→ **WHAT NEEDS TO BE DONE**: In the article on school funding in Phoenix, what did the parents point to as evidence that their children weren't getting as good an education? Answer in one to three sentences.

→ **TEXT BLOCK**:

South Holland School District 151 Superintendent Doug Hamilton says more money from the state could mean more reading specialists and bilingual teachers for students. (Photo by Jason Reblando)
Cashed out
By: Sarah KarpThough few in number and far from wealthy, residents in small, predominantly black, south suburban Phoenix have a long and storied history of fighting to make sure their children get a quality education. And, while the central issue has changed from race to funding equity, the battle continues today.
More than 35 years ago, Phoenix parents and community members filed a lawsuit challenging the practice of isolating their schoolchildren in the town’s all-black school. Meanwhile, white students from two neighboring suburbs attended all-white schools in the district.
This article is the first installment in a four-part series focusing on school funding.
"Chicago Matters" is an annual public information series initiated and funded by The Chicago Community Trust, with programming by WTTW, Channel 11, Chicago Public Radio, the Chicago Public Library and the Reporter.
Not only was the segregation illegal, but the Phoenix parents contended that their children weren’t getting as good an education, pointing to the hand-me-down textbooks the black school inherited from the white schools. In 1968, a federal judge handed them a victory: the region’s first federal court desegregation order.

Saved data entries:

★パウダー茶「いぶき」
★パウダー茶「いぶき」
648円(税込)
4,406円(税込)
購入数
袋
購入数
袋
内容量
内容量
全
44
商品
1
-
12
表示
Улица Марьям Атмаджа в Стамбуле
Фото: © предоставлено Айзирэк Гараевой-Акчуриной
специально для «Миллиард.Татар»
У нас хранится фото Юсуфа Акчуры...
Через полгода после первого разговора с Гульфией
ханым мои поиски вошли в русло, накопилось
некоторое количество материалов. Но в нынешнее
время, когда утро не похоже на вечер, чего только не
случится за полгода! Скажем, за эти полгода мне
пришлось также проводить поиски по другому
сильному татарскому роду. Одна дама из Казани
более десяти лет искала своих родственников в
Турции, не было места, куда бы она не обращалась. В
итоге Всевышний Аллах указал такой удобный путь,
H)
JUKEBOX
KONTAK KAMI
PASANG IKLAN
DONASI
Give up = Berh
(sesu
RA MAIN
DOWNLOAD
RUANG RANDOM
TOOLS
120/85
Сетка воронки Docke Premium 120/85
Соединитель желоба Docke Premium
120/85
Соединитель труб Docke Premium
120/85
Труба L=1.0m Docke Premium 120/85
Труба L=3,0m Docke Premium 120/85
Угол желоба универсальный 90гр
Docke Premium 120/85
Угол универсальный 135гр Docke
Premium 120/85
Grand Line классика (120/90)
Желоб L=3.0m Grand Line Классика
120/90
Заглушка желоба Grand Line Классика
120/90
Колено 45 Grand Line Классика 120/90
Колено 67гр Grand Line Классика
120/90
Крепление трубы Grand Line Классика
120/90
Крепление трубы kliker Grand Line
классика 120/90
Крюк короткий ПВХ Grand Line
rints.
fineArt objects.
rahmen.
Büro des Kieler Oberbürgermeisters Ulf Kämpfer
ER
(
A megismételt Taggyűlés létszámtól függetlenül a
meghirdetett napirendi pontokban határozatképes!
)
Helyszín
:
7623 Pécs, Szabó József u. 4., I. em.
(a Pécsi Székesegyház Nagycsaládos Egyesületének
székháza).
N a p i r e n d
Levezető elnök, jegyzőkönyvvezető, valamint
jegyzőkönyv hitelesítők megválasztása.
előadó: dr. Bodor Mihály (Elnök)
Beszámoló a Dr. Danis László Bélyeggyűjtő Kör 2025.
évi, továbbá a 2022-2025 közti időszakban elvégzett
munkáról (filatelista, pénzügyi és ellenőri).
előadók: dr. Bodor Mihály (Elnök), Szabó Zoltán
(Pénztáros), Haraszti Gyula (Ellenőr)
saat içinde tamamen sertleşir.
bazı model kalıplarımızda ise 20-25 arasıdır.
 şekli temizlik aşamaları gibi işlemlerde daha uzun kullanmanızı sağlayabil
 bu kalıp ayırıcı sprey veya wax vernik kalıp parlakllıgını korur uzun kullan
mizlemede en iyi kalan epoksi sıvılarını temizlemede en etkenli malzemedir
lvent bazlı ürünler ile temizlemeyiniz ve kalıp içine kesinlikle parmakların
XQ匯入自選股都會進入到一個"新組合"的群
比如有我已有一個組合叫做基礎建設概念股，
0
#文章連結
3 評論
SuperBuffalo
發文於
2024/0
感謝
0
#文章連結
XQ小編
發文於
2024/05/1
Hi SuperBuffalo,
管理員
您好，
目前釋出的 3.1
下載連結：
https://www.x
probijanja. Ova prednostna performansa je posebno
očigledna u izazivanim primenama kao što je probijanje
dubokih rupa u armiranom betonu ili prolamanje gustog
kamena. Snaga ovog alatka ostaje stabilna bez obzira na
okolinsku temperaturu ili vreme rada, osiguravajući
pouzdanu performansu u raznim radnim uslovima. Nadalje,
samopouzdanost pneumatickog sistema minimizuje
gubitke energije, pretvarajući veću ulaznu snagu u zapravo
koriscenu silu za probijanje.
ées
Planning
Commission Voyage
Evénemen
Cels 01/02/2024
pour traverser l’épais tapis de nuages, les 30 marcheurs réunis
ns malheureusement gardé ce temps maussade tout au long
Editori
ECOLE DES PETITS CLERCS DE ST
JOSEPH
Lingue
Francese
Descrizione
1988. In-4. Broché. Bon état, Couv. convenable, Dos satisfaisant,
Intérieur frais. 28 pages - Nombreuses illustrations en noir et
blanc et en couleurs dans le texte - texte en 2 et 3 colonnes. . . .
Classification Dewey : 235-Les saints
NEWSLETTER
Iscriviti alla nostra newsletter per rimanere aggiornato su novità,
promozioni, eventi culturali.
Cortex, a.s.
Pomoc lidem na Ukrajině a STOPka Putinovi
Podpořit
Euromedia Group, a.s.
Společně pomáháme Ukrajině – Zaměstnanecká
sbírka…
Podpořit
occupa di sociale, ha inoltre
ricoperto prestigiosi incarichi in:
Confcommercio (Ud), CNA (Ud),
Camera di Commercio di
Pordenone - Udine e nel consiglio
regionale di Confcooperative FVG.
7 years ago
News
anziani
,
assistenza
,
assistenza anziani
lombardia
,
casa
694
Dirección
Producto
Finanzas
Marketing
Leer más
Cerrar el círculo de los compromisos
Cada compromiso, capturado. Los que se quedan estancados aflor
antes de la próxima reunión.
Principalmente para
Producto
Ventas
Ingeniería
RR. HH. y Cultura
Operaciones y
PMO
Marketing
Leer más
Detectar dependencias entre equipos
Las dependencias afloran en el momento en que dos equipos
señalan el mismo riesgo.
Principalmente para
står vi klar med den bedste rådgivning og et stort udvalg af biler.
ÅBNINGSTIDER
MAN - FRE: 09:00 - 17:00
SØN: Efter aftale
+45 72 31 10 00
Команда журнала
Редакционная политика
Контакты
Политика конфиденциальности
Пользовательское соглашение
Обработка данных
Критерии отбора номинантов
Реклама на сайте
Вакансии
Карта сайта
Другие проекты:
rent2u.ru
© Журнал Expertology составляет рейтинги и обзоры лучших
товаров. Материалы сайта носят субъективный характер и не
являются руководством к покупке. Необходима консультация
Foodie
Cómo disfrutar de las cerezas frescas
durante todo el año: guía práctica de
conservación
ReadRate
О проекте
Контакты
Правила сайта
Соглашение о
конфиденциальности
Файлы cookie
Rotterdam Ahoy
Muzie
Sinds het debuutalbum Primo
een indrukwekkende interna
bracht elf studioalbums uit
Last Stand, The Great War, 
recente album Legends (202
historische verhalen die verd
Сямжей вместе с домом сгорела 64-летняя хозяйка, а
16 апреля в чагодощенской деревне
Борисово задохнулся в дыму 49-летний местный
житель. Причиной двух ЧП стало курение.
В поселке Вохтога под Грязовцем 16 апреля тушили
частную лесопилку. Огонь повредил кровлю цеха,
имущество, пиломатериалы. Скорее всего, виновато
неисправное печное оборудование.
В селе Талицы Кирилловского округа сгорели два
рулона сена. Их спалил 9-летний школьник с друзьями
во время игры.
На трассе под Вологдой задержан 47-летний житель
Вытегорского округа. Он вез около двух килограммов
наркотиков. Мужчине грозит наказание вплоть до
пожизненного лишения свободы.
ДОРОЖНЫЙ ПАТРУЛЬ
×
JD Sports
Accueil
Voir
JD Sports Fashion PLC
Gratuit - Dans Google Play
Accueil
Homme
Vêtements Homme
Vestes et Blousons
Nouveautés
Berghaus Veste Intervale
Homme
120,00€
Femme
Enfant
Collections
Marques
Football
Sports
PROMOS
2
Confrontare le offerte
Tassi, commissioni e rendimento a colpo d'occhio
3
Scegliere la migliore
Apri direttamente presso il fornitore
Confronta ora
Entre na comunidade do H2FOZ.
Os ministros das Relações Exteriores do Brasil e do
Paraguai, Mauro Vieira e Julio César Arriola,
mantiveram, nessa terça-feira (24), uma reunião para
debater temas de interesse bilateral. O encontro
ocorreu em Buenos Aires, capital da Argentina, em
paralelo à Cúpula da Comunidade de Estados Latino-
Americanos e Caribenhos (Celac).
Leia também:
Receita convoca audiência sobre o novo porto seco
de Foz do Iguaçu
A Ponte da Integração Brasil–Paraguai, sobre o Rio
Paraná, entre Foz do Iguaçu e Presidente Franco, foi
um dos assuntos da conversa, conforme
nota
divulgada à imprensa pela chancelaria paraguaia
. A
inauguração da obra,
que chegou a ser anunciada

→ **SOLUTION TO THE EXERCISE**: They pointed to the hand-me-down textbooks that the town's all-black school inherited from the white schools. This supported their claim that, besides being illegal, the segregation left their children with a lesser education.